═════ EXERCISE MATERIALS

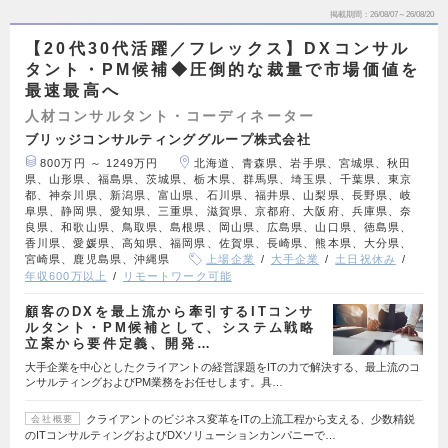
掲載期間
26/08/07～26/08/20
【20代30代活躍／フレックス】DXコンサル
タント・PM候補◆圧倒的な裁量で市場価値を
最速最高へ
人材コンサルタント・コーディネーター
ブリッジコンサルティンググループ株式会社
800万円 ～ 1249万円
北海道、青森県、岩手県、宮城県、秋田
県、山形県、福島県、茨城県、栃木県、群馬県、埼玉県、千葉県、東京
都、神奈川県、新潟県、富山県、石川県、福井県、山梨県、長野県、岐
阜県、静岡県、愛知県、三重県、滋賀県、京都府、大阪府、兵庫県、奈
良県、和歌山県、鳥取県、島根県、岡山県、広島県、山口県、徳島県、
香川県、愛媛県、高知県、福岡県、佐賀県、長崎県、熊本県、大分県、
宮崎県、鹿児島県、沖縄県
上場企業
大手企業
土日祝休み
年収600万以上
リモートワーク可能
顧客のDXを最上流から牽引するITコンサ
ルタント・PM候補として、システム戦略
立案から要件定義、開発…
大手企業を中心としたクライアントの経営課題をITの力で解決する、最上流のコ
ンサルティングおよびPM業務をお任せします。具…
クライアントのビジネス変革をITの上流工程から支える、少数精鋭
会社概要
のITコンサルティングおよびDXソリューションカンパニーで…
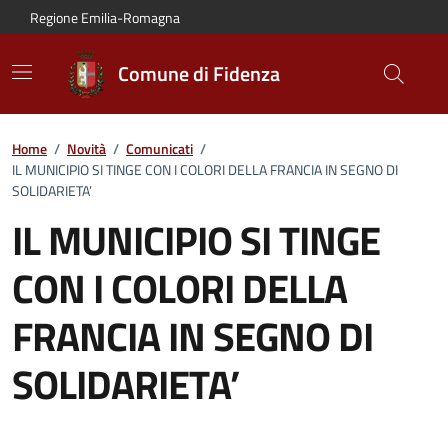
Vai al contenuto principale
Vai alla navigazione del sito
Vai al piede di pagina
Regione Emilia-Romagna
Comune di Fidenza
Home
/
Novità
/
Comunicati
/
IL MUNICIPIO SI TINGE CON I COLORI DELLA FRANCIA IN SEGNO DI
SOLIDARIETA’
IL MUNICIPIO SI TINGE
CON I COLORI DELLA
FRANCIA IN SEGNO DI
SOLIDARIETA’
Dettagli del comunicato:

══════════

Copy out the text of every record above word for word, leaving out the pictures.

掲載期間
26/08/07～26/08/20
【20代30代活躍／フレックス】DXコンサル
タント・PM候補◆圧倒的な裁量で市場価値を
最速最高へ
人材コンサルタント・コーディネーター
ブリッジコンサルティンググループ株式会社
800万円 ～ 1249万円
北海道、青森県、岩手県、宮城県、秋田
県、山形県、福島県、茨城県、栃木県、群馬県、埼玉県、千葉県、東京
都、神奈川県、新潟県、富山県、石川県、福井県、山梨県、長野県、岐
阜県、静岡県、愛知県、三重県、滋賀県、京都府、大阪府、兵庫県、奈
良県、和歌山県、鳥取県、島根県、岡山県、広島県、山口県、徳島県、
香川県、愛媛県、高知県、福岡県、佐賀県、長崎県、熊本県、大分県、
宮崎県、鹿児島県、沖縄県
上場企業
大手企業
土日祝休み
年収600万以上
リモートワーク可能
顧客のDXを最上流から牽引するITコンサ
ルタント・PM候補として、システム戦略
立案から要件定義、開発…
大手企業を中心としたクライアントの経営課題をITの力で解決する、最上流のコ
ンサルティングおよびPM業務をお任せします。具…
クライアントのビジネス変革をITの上流工程から支える、少数精鋭
会社概要
のITコンサルティングおよびDXソリューションカンパニーで…
Vai al contenuto principale
Vai alla navigazione del sito
Vai al piede di pagina
Regione Emilia-Romagna
Comune di Fidenza
Home
/
Novità
/
Comunicati
/
IL MUNICIPIO SI TINGE CON I COLORI DELLA FRANCIA IN SEGNO DI
SOLIDARIETA’
IL MUNICIPIO SI TINGE
CON I COLORI DELLA
FRANCIA IN SEGNO DI
SOLIDARIETA’
Dettagli del comunicato:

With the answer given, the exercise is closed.